** Opening Given passage block **

After doing energy modeling for my own earthship, here are some of my conclusions on the best ways to keep the house warm without requiring any artificial heat in winter in the coldest city in the world here.
First, thermal buffer zones. In winter at night heat transfer occurs from the inside to the colder environment outside. Practically what happens is heat in the inner air circulates around the living space and makes contact on a window or the ground where a heat exchange occurs. Air can freely waft through the room to a surface which interfaces with the external environment. Still air is an insulator. Relatively still air has about an R-1 value per inch. Completely still air has about an R-3 value per inch. A lot of insulation works on the principle of trapping still air to take advantage of these facts. A packaged earthship or vol. 1 earthship had the living space and the external environment. People inside walk around and hot air travels to the glass and there is heat loss. If we have the living space in an envelope with almost no direct contact with the outside environment, then thermal buffer zones are created. Generally people don't walk through the thermal buffer zones at night. The global model has buffer zones in the 2nd greenhouse and optionally in the 3rd greenhouse. However, if we can encase the entire living space in thermal buffer zones (to the south, north, east, west, above and below), the results are improved. This is one of the best ways to deal with cold sub-arctic climates.
Second, maximize solar gain. An earthship or passive solar house is heated by solar gain. Therefore, if we're in a cold climate, we have to maximize solar gain--period. In Mongolia I was in an unheated room in early January. The room only had 2 single pane windows. In the room I had a bike with a thermometer. Around noon and until about 1:30 - 2:00 it was in direct sunlight. The high of the day was about -20C. In the sun it reached over +20C/70F. In a cold climate it's absolutely necessary to maximize the solar gain during the day. If it's too much, we can always draw shades. If it's day time in winter, what can obstruct solar gain? There are various things. One pane of standard width (6mm) glass reduces the amount of solar gain by 10-15% depending on construction assuming there is no tinting or covering. We went into some local glass stores and they were even selling quadruple glazing (4 panes with air between them). If you had quadruple glazing over the living space, the 2nd greenhouse and the outside of the 3rd greenhouse, that's 12 panes of glass light has to travel through. If we say the glass is completely clear and we optimistically assumed 90% of the solar gain passed through each layer, the best case scenario would be that 28.2% of the sunlight reaches the living space. If we assume 85%, then 14.2% reaches the living space. If condensation, ice, snow or dirt is present on the glass, even less. If we had used a total of 3 panes of glass, 72.9% of the solar gain would enter the living space, which is over 2.5 times as much solar gain, which becomes heat at night time.
Third, minimize heat loss at night. Earthships in middle latitudes, like New Mexico, are probably warm enough at night, even on the coldest nights. Using insulated glazing is OK in such environments. Double insulated glazing might be OK is many places where some heat loss at night is acceptable. It may not acceptable in winter in the coldest city in the world or sub-arctic climates. If we use single pane glass, we get 72.9% of the solar gain. Once the sun goes down we cover one (or more) of the windows with thermal curtains, which can have over R-10 value. These curtains must seal around the edges. A good strategy is also to trap about 25cm of air between the glass and the curtains. This way we maximize solar gain, but trap that extra heat inside the house. The best way is to put the curtains on automated control, so they open in the morning, close around sunset or dark periods (whenever heat loss occurs) and open at sunrise automatically. Quadruple glazing may have R-7. If may have more with certain gases (which leak after years of use). It costs at least 4 times as much as single glazing, which could be tens of thousands of dollars more. R-7 is OK, but not warm enough in sub-arctic environments. Also, once condensation infiltrates that kind of glass, it generally remains until maintenance is done.

** Closing Given passage block **
** Opening Data extracts block **

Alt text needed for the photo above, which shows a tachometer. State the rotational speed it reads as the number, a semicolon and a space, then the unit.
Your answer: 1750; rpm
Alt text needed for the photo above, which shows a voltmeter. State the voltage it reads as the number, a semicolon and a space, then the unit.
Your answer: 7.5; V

** Closing Data extracts block **
** Opening Data extracts block **

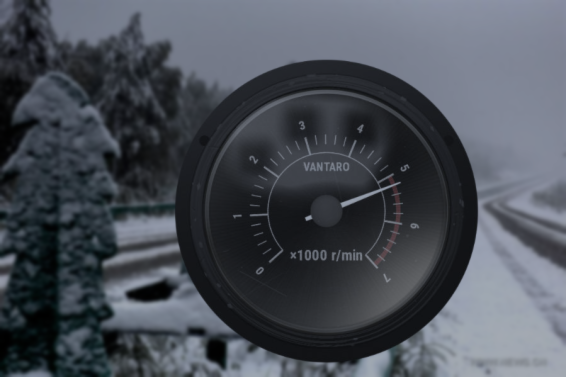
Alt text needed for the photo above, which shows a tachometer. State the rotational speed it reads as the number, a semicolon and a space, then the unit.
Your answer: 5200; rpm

** Closing Data extracts block **

Task prompt :: Return the stretch of the earthship heating text from "After doing energy" to "the world here.", copied word for word.

Finished task ::
After doing energy modeling for my own earthship, here are some of my conclusions on the best ways to keep the house warm without requiring any artificial heat in winter in the coldest city in the world here.